Christopher pun menjelaskan perbedaan antara kloning dan forensic imaging. Dalam kloning, salinan dilakukan dengan meng-copy satu file utuh. Sementara dalam forensic imaging, file tersebut juga disalin dengan melakukan bit strip by imaging.
Meskipun Christopher hanya menganalisis salinan barang bukti CCTV hasil forensic imaging, dia memastikan salinan tersebut identik dengan aslinya. Kepastian itu didapat setelah melakukan empat metodologi, yakni hash verification, metadata dan frame analysis, histogram analysis, dan error level analysis.
Hash analysis digunakan untuk memverifikasi kesesuaian file yang asli dengan file yang dianalisis. Metadata analysis digunakan untuk menganalisis jumlah frame dalam video dengan durasi video tersebut. Christopher menyebut jumlah frame dan durasi video yang dianalisisnya identik.
Kemudian, histogram analysis digunakan untuk melihat sedikit banyaknya aktivitas yang terekam dalam frame. Semakin tinggi gelombang pada histogram, maka semakin banyak aktivitas yang terekam.
Sementara error analysis data, Christopher menggunakannya untuk melihat keaslian barang bukti, telah diedit atau belum. Dia mengatakan, berdasarkan hasil dari empat metodologi tersebut, dia menyimpulkan rekaman tersebut tidak diedit ataupun disisipi gambar lain.
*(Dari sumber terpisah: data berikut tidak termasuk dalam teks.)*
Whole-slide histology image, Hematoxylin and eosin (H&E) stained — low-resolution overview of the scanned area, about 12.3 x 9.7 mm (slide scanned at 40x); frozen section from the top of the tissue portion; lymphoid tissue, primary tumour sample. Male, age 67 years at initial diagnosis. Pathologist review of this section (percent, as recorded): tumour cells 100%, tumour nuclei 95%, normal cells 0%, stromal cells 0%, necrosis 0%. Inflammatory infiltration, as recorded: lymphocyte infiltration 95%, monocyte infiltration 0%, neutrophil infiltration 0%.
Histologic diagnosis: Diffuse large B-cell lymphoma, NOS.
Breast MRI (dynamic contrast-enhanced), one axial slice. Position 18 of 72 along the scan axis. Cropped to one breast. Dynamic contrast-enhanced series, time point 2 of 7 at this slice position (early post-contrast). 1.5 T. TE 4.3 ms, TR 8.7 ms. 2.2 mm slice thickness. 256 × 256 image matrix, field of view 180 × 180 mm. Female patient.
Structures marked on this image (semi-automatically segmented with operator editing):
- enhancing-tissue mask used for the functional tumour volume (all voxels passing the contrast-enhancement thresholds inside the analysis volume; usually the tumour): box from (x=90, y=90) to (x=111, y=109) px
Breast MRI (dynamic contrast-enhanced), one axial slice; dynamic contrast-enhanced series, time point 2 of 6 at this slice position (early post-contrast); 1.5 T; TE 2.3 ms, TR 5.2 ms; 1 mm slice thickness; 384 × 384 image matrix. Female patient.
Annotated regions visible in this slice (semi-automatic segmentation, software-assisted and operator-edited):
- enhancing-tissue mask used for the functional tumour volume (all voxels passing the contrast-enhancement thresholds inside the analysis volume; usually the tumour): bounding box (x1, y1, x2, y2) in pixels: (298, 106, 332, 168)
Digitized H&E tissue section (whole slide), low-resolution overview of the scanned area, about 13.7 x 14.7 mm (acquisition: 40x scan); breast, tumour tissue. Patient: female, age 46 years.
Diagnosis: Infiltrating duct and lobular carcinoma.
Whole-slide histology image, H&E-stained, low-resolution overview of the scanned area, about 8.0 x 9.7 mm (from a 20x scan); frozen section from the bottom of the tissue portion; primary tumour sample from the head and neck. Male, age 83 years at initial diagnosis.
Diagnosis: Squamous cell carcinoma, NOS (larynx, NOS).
"Kita kan sudah ada empat metode yang saya lakukan, jadi tidak ada (hasil edit)," ucap Christopher.
Sebelumnya, di dalam persidangan, kuasa hukum Jessica Kumala Wongso, mengatakan, tidak mempercayai rekaman CCTV yang dianalisis Christopher karena rekaman tersebut bukan yang asli yang disita penyidik. Kuasa hukum Jessica juga menyebut adanya kemungkinan gambar yang direkayasa.